2022-03-25

ヘギイタダニの「共生」について

「共生」という語は、「相利共生、片利共生、片害共生、寄生、競争、中立」を含む概念です。「相利共生」だけが「共生」ではありません。

https://ja.wikipedia.org/wiki/共生

https://staff.aist.go.jp/t-fukatsu/kyouseihonnsitu.html

だから、ミツバチとヘギイタダニの関係が寄生関係であるとしても、共生関係と言っても間違っていません。

また、ミツバチとヘギイタダニの関係が寄生関係と断言することはできません。生態系は、上の6パターンに分類できるほど単純ではなく、流動的かつ連続的で、ある時は寄生関係でも、ある時は相利共生関係になることもあります。

そのような人間の無知による断定を避けるために、一緒に生活しているようであれば、広く「共生関係」と言うようになっています。

一見寄生関係に見えるものも、何かの役に立っています。ヘギイタダニでさえ、レベルの低いミツバチの遺伝子を淘汰してくれることで、ミツバチの適応性や抵抗性を高めてくれています。

このように、何かを寄生と決めつけるのは一方的な、特に人間の視野の狭さによるものであることが多いため、価値判断を含まない「共生関係」という中立的な言い方をします。

2022-03-18

纏足の文化としての翅切り、顎切り

今回は、皆さんがやっているかもしれないが、わたしはやっていない養蜂技術です。それは、女王蜂の翅切りと、顎切りです。

女王蜂の翅切りは、分蜂や逃去防止のための技術です。翅の一部を切ることで、真っ直ぐ飛べなくしてしまう「養蜂技術」です。女王蜂が飛翔能力を失うことで、不意の分蜂や逃去を防ぐことができるというわけです。

飛翔能力を奪うこと自体問題ですが、その方法も問題です。女王蜂を不具にするのですから。
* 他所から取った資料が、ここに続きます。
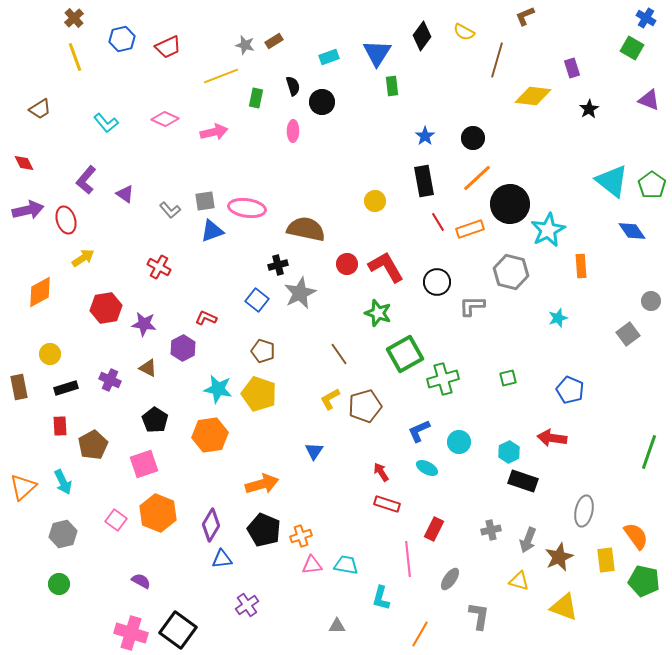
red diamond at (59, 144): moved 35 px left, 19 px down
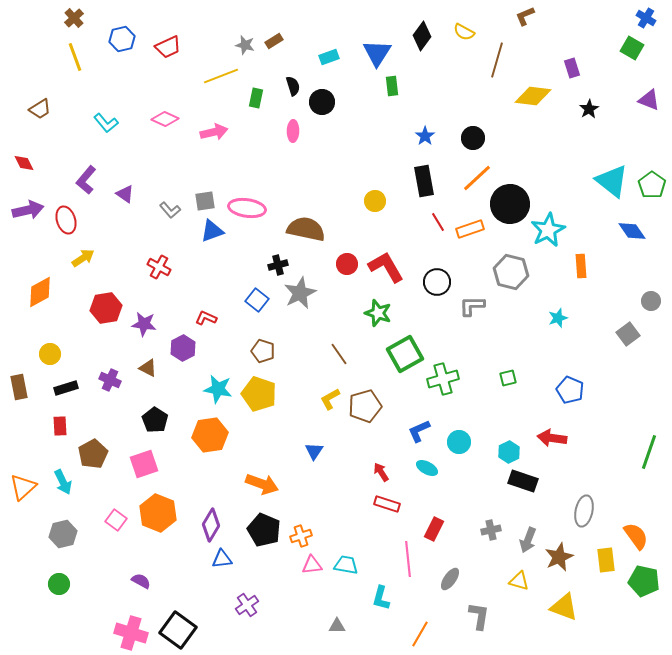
brown pentagon at (93, 445): moved 9 px down
orange arrow at (262, 484): rotated 36 degrees clockwise
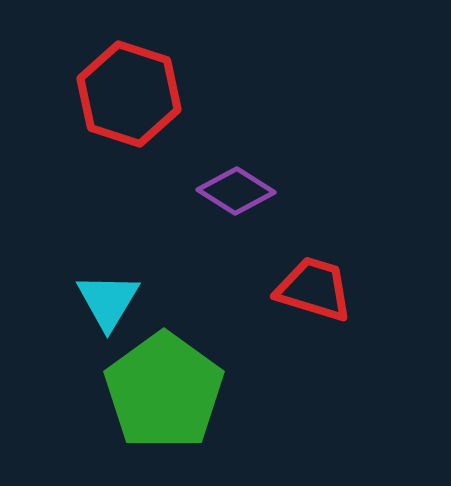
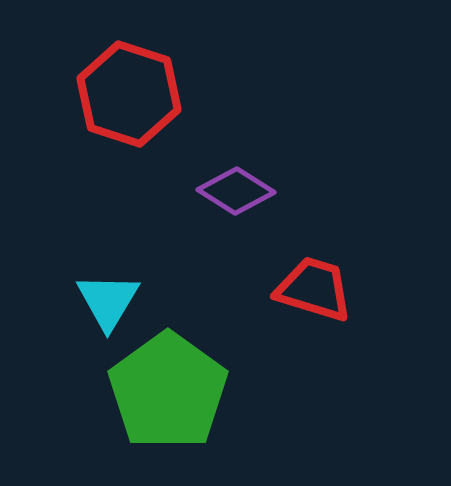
green pentagon: moved 4 px right
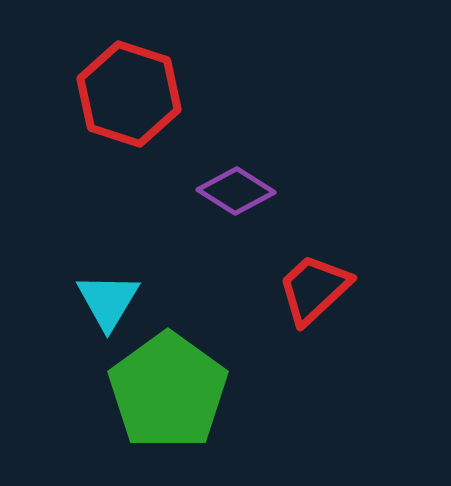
red trapezoid: rotated 60 degrees counterclockwise
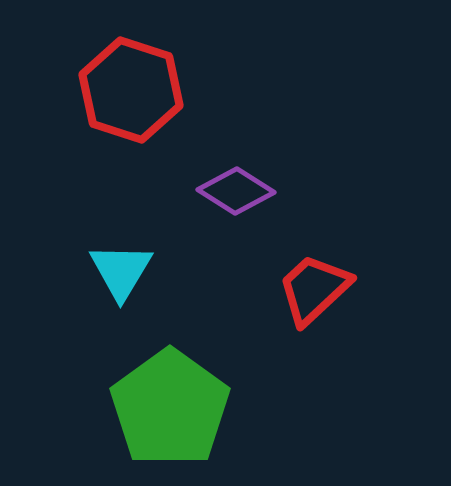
red hexagon: moved 2 px right, 4 px up
cyan triangle: moved 13 px right, 30 px up
green pentagon: moved 2 px right, 17 px down
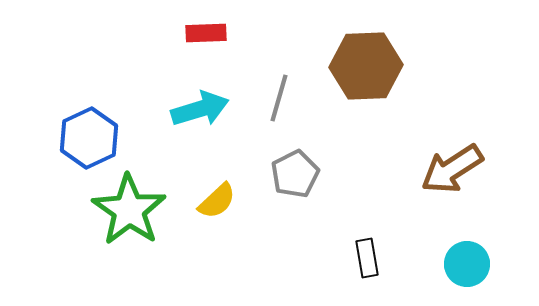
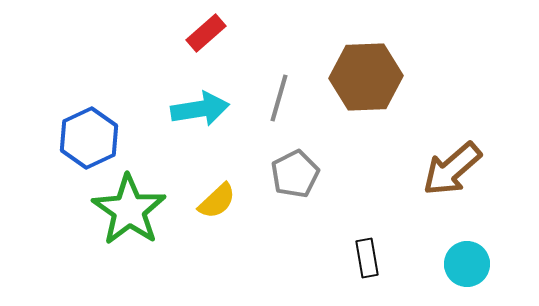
red rectangle: rotated 39 degrees counterclockwise
brown hexagon: moved 11 px down
cyan arrow: rotated 8 degrees clockwise
brown arrow: rotated 8 degrees counterclockwise
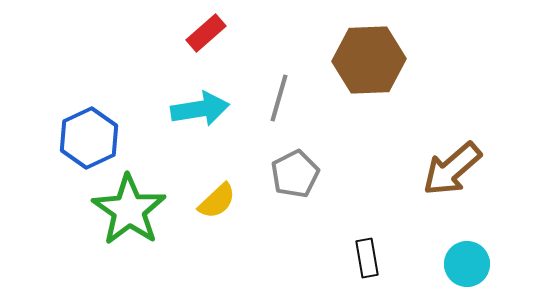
brown hexagon: moved 3 px right, 17 px up
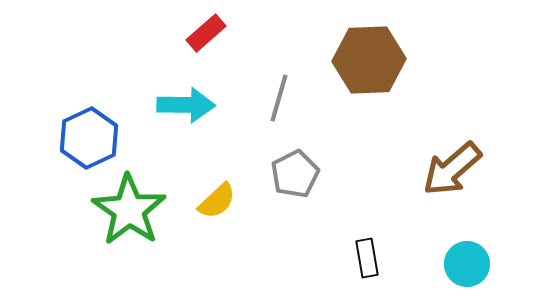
cyan arrow: moved 14 px left, 4 px up; rotated 10 degrees clockwise
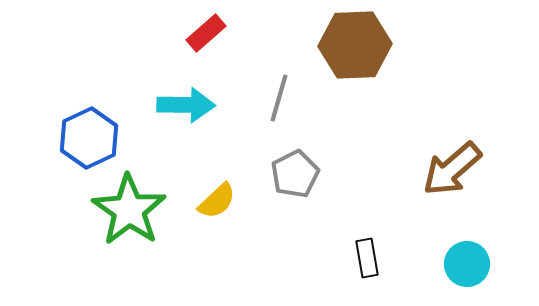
brown hexagon: moved 14 px left, 15 px up
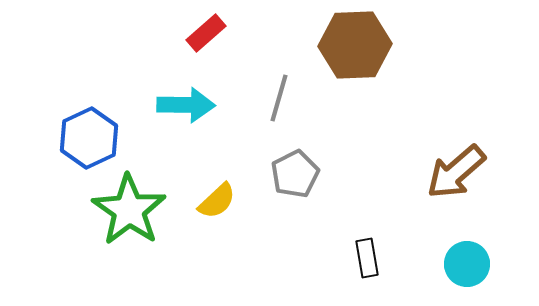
brown arrow: moved 4 px right, 3 px down
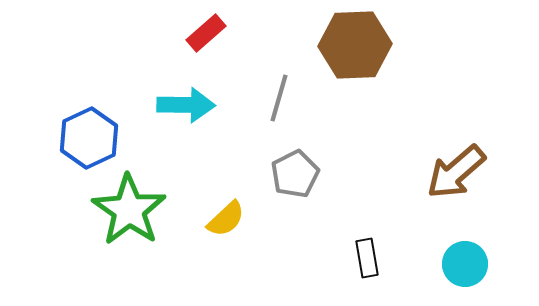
yellow semicircle: moved 9 px right, 18 px down
cyan circle: moved 2 px left
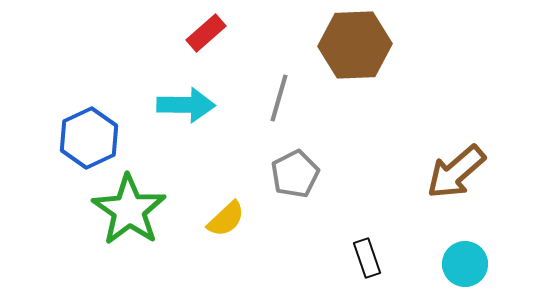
black rectangle: rotated 9 degrees counterclockwise
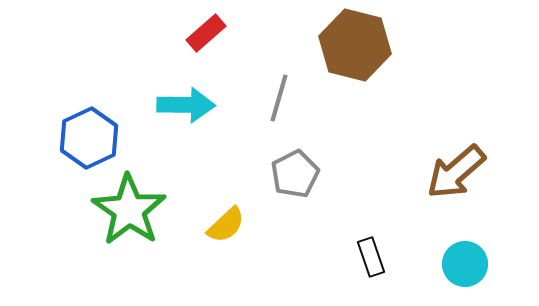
brown hexagon: rotated 16 degrees clockwise
yellow semicircle: moved 6 px down
black rectangle: moved 4 px right, 1 px up
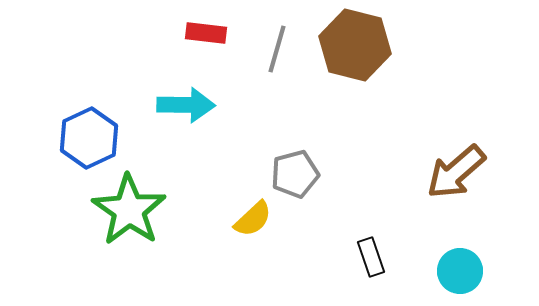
red rectangle: rotated 48 degrees clockwise
gray line: moved 2 px left, 49 px up
gray pentagon: rotated 12 degrees clockwise
yellow semicircle: moved 27 px right, 6 px up
cyan circle: moved 5 px left, 7 px down
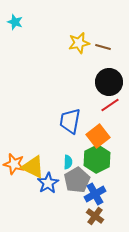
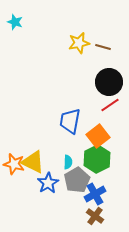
yellow triangle: moved 5 px up
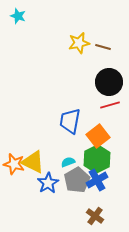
cyan star: moved 3 px right, 6 px up
red line: rotated 18 degrees clockwise
cyan semicircle: rotated 112 degrees counterclockwise
blue cross: moved 2 px right, 14 px up
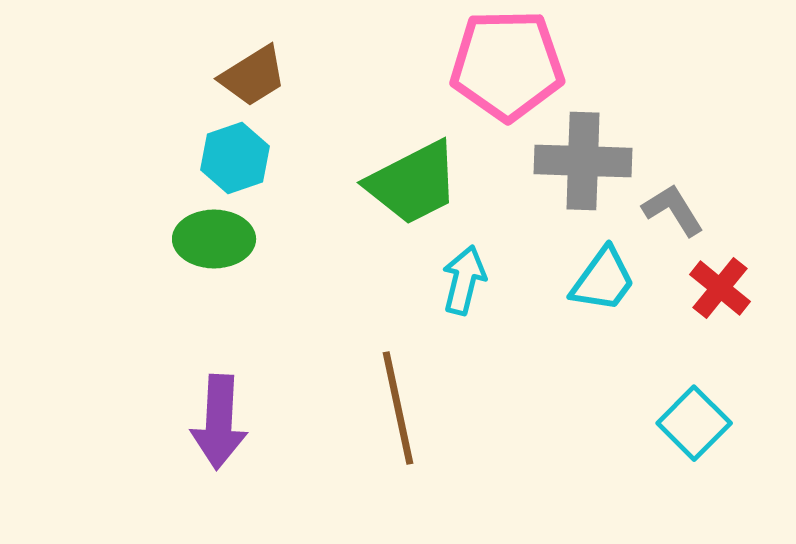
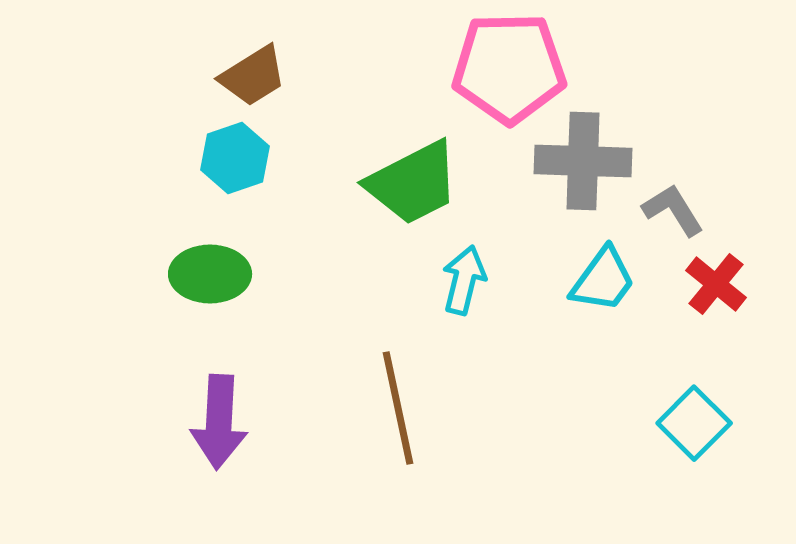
pink pentagon: moved 2 px right, 3 px down
green ellipse: moved 4 px left, 35 px down
red cross: moved 4 px left, 4 px up
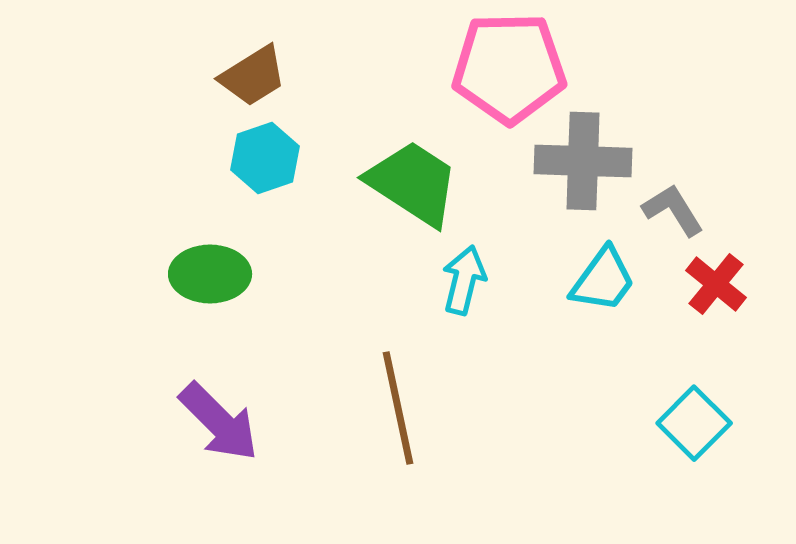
cyan hexagon: moved 30 px right
green trapezoid: rotated 120 degrees counterclockwise
purple arrow: rotated 48 degrees counterclockwise
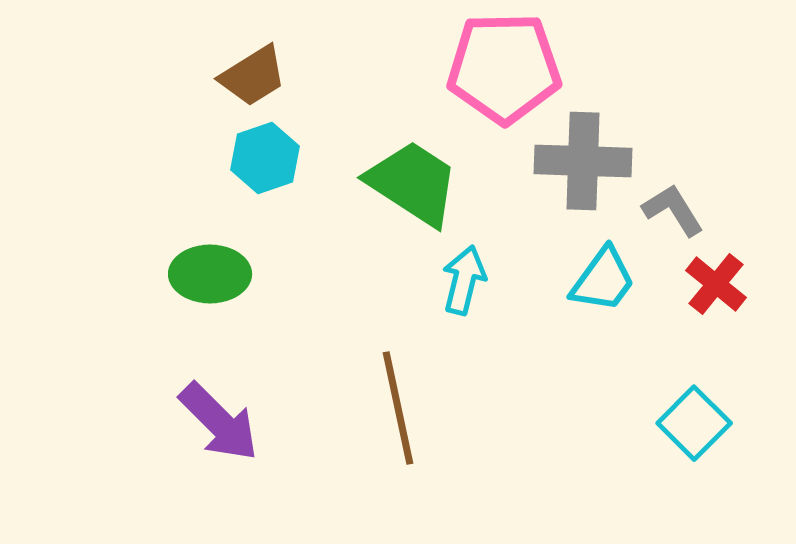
pink pentagon: moved 5 px left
一体どんな罪で、女王蜂はそんな仕打ちを受けなければならないのでしょうか?

顎切りとは、多王飼育する時に使う技術です。通常1群に女王蜂が2匹以上いることはありません。もし、女王蜂は他の女王蜂と遭遇すると、腹部を振り回し刺し殺そうとします。大人しいような女王蜂の凶暴さが垣間見られる瞬間です。

この時に女王蜂は大顎で相手を押さえ込みます。しかし、大顎の一部が欠けているとそれができず、相手を殺すことができず、結果として女王蜂は共存し、多王飼育が実現します。

女王蜂の仕事は産卵でそれに大顎を使うことはないので、実質的に大顎はなくても困ることはないのでしょうが、武器を失った女王蜂はさぞ不安なことでしょう。

ここで再度問いますが、女王蜂は一体どんな罪の故に大顎を失わなければならないのでしょうか?

翅切りも顎切りも、私にはまったく理解できません。

2022-03-11

今年の越冬率について

2月末から暖かくなったもののまだ完全に冬は去っておらず、凍死リスクはまだ残っていますが、貯蜜は十分残っているのでここで越冬成績を確定して良いように思います。

今年の越冬率は75%でした。良くも悪くもない平凡な結果です。

越冬できなかった群れの半分は、ヘギイタダニにやられて弱体化したためと判断しています。もう半分は、ダニの死骸は見当たらなかったので、純粋な貯蜜切れだと考えています。

ダニの影響なく越冬に失敗した群れのひとつは、昨年はギリギリ越冬し、他の群れから1枚分働き蜂を入れて復活させました。ということで、越冬能力の低い女王蜂だったのだろうと考えています。

越冬で死にすぎるのは問題ですが、下位を切っていくことにもなるので、ほどほどの越冬死は必要です。

2022-03-04

アメリカ合衆国のコロニー・ロス・マップ

https://research.beeinformed.org/loss-map/

これは、アメリカ合衆国のBee Informed Partnershipというサイトのコロニー・ロス・マップです。

アメリカでは、蜂群崩壊症候群以来、養蜂家の申告に基づき詳細な蜂群喪失の統計をとっています。その成果がこれです。

毎年多くの蜂群が当たり前のように失われている現実がわかります。ギ酸やシュウ酸が認可されていても、越冬(越夏)成績が良くなるわけでないことも伺えます。しかし、これが当たり前だとも思いません。一体何がミツバチを滅びに追いやっているのでしょうか。

日本ではどうなっているのかは分かりません。わたしは同じようなものだと思っています。